Work item: The lines from the one holding "X178300000Y-56425000D03*" to the end of the records below, exactly as written, are the only thing to return.

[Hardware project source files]

——

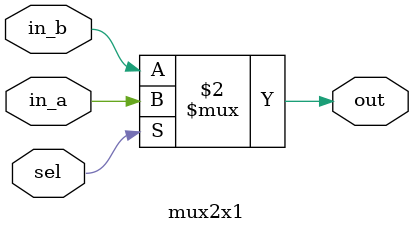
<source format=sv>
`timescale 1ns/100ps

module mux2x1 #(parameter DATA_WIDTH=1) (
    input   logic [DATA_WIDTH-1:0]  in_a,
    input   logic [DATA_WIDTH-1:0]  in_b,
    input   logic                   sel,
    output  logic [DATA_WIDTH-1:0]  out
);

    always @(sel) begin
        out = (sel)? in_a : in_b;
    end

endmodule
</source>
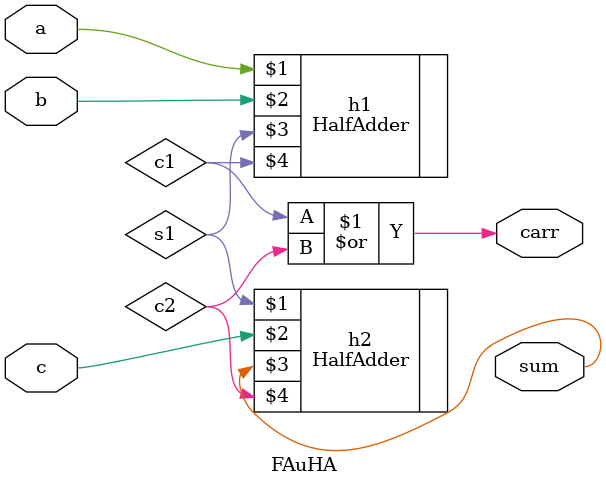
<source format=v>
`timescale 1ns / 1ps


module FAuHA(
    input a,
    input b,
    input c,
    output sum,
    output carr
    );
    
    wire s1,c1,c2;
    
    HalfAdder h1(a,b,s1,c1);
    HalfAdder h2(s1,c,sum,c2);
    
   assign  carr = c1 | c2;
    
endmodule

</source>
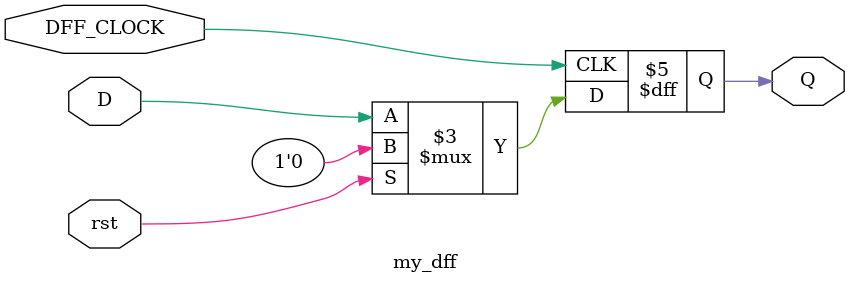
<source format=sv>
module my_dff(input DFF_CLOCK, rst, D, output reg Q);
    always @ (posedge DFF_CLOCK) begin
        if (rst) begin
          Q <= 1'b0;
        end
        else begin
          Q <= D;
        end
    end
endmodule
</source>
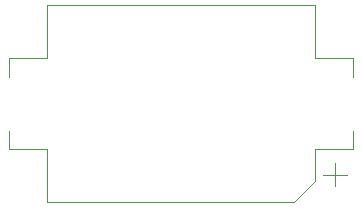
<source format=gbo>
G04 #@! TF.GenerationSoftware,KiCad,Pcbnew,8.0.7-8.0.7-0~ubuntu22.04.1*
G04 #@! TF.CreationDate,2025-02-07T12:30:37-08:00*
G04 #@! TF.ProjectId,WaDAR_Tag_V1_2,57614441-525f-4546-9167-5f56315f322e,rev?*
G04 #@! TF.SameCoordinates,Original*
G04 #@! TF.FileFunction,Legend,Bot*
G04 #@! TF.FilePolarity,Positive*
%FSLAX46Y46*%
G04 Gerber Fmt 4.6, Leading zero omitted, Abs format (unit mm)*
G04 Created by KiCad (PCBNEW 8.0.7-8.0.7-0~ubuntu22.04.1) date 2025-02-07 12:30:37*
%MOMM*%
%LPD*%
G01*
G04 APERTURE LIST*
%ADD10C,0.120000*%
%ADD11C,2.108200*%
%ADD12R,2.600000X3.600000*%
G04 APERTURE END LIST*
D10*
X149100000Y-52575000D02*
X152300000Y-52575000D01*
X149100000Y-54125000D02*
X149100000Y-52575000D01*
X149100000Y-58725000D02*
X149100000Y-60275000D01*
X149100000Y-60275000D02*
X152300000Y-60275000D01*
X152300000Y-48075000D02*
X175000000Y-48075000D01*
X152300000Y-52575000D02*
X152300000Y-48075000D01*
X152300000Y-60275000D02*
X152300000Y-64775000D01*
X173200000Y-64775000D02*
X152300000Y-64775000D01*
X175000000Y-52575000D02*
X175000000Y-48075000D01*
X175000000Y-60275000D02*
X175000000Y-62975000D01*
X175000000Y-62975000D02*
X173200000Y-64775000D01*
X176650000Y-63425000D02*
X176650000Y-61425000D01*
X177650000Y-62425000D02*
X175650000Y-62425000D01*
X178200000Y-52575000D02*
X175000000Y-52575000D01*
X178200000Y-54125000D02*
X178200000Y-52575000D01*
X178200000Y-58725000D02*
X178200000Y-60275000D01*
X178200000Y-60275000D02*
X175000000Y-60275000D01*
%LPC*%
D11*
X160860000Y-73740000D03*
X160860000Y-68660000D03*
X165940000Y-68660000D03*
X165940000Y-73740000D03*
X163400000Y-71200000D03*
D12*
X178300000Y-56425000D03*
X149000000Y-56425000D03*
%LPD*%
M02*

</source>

——

Answer to this problem:
X178300000Y-56425000D03*
X149000000Y-56425000D03*
%LPD*%
M02*

</source>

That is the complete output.